Book review: The Pursuit of William Abbey by Claire North
The Pursuit of William Abbey - Claire North
The truth and facing up to it can be a scary thing, particularly when you look around at the reality of the world we are living in today. There are few authors so attuned to the nature of truth and the scary implications of it than Claire North; her ability to find different ways of exploring it are continuously inventive and, despite the sometimes fantastical setting, eerily plausible. Her latest novel The Pursuit of William Abbey is another terrifying experience.
It's not just that North's observations about human nature and its relationship with the truth that are pertinent and terrifying in their implications, but her writing makes it painfully real, and that can be hard to bear. And in a way, North's necessity to deal with the painful realities are mirrored in the protagonist of her latest novel. William Abbey is a doctor working on the front during the First World War, an experience that for many revealed the ugly truth of the nature of war, the people who wage it and the ordinary man who fights n it.

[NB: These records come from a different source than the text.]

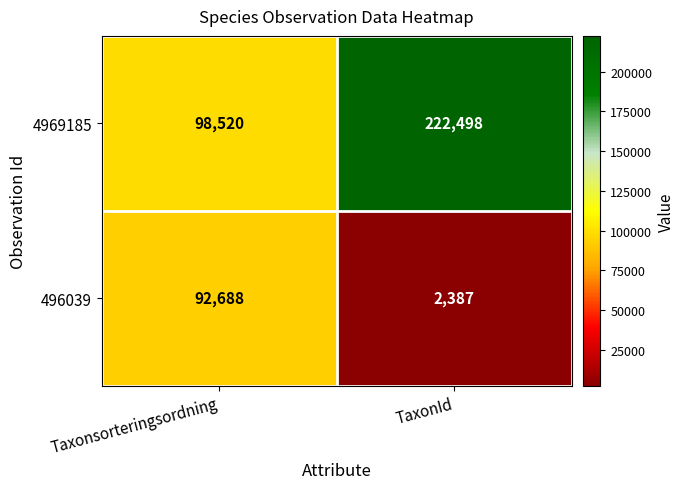

What is the sum of the 496039 values at TaxonId and Taxonsorteringsordning?

95075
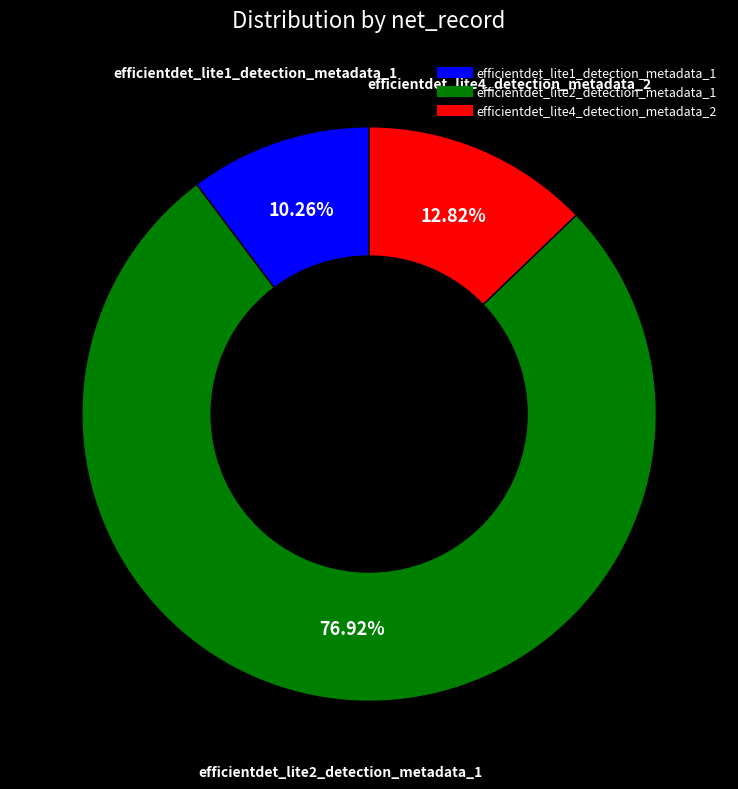

Which slice is the smallest?

efficientdet_lite1_detection_metadata_1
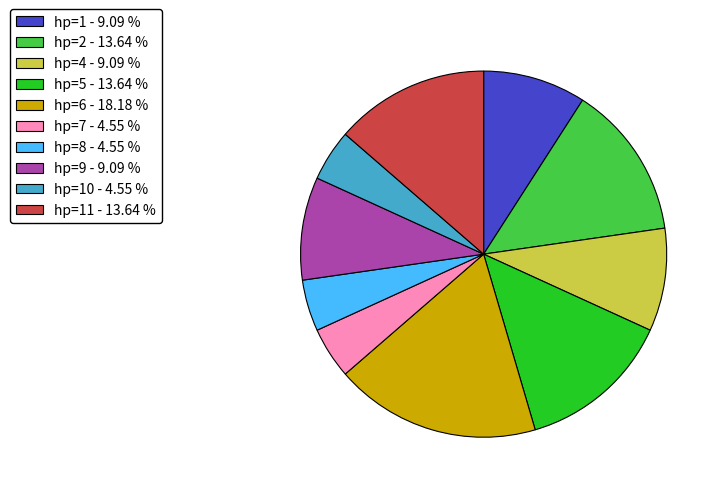

Do hp=5 - 13.64 % and hp=2 - 13.64 % together represent more than half of the pie?

No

Abbey and a young nurse Sister Ellis are witness to unspeakable horrors and injuries inflicted on the young men who have been delivered to the Jardin du Pansée hospital, six miles from the front in 1917, horrors that Claire North depicts all too vividly. But there is also something a little detached and above it in Abbey who, similar to Charlie, the Harbinger of Death in North's The End of the Day, can see deep into the souls of those around him. In Abbey's case however he's not there to bring solace or ease the passage out of this life, and neither is North going to bring any comfort to the reader this time.
Abbey has witnessed an event in the past that has profoundly changed him; his failure to act or speak out against the lynching of a young boy by a mob in Natal in 1884. Cursed by the shadow of the boy who follows him allowing him no rest, his proximity makes Abbey has become a truth-speaker, able to look into the souls of people when the shadow is near and know everything about them, but contact with the shadow will also kill someone he loves. Abbey is constantly on the run, trying to keep ahead of the shadow that follows him relentlessly, but Abbey's ability is of particular interest to the British Intelligence, who promise they can help Abbey elude the shadow if he agrees to act as a spy for them.
North, through Abbey, also tells the truth of the workings of the world, cutting through the comforting lies that we tell ourselves. The Pursuit of William Abbey is a thrilling fantasy, a philosophical musing on the nature of living and being human, but it's also an insightful glimpse into the political history of the world that has led us to where we are today, the shadow of Lunga can be seen as a chilling metaphor for British colonialism and atrocities committed through wars and intervention on foreign lands. There's a blend then of North's exploration of human desires of The End of the Day, with the totalitarian nightmare of 84K.
More than just a metaphor however, what also comes through is Claire North's interest in people, in stories, in people's stories, in the deep inner pain that some people endure. At times, the chase through the political developments of the turn of the century can seem a little repetitive, but the moments of insight into the bigger picture revealed in The Pursuit of William Abbey are simply extraordinary. North puts human experience and the suffering of injustice at the heart of these major historical events, capturing all the variety of life there, its troubles, its joys, the difficulty of loving and the pain of losing.